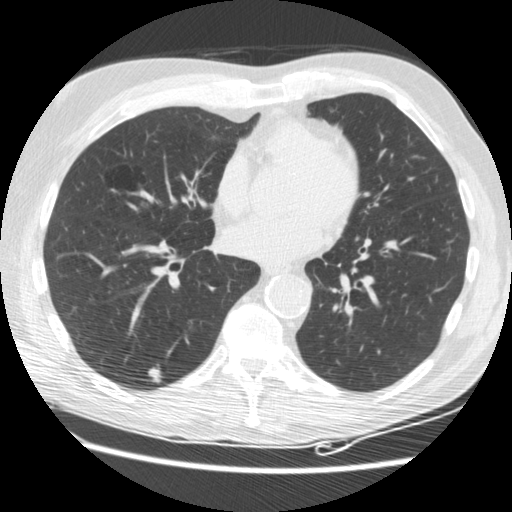
Low-dose screening chest CT, one axial slice; position 77 of 176 along the scan axis; reconstruction kernel STANDARD; 120 kVp; lung window (W 1500 / L -600 HU); 2.5 mm slice thickness; 512 × 512 image matrix.
Annotated regions visible in this slice (expert manual segmentation):
- lesion 2 (tumor, lower lobe of right lung): bounding box <149,369,160,382> (left, top, right, bottom; pixels)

§ TASK DETAILS: Give back the material above exactly as written, but omit the images.

§ SOLUTION TO THIS TASK:
Low-dose screening chest CT, one axial slice; position 77 of 176 along the scan axis; reconstruction kernel STANDARD; 120 kVp; lung window (W 1500 / L -600 HU); 2.5 mm slice thickness; 512 × 512 image matrix.
Annotated regions visible in this slice (expert manual segmentation):
- lesion 2 (tumor, lower lobe of right lung): bounding box <149,369,160,382> (left, top, right, bottom; pixels)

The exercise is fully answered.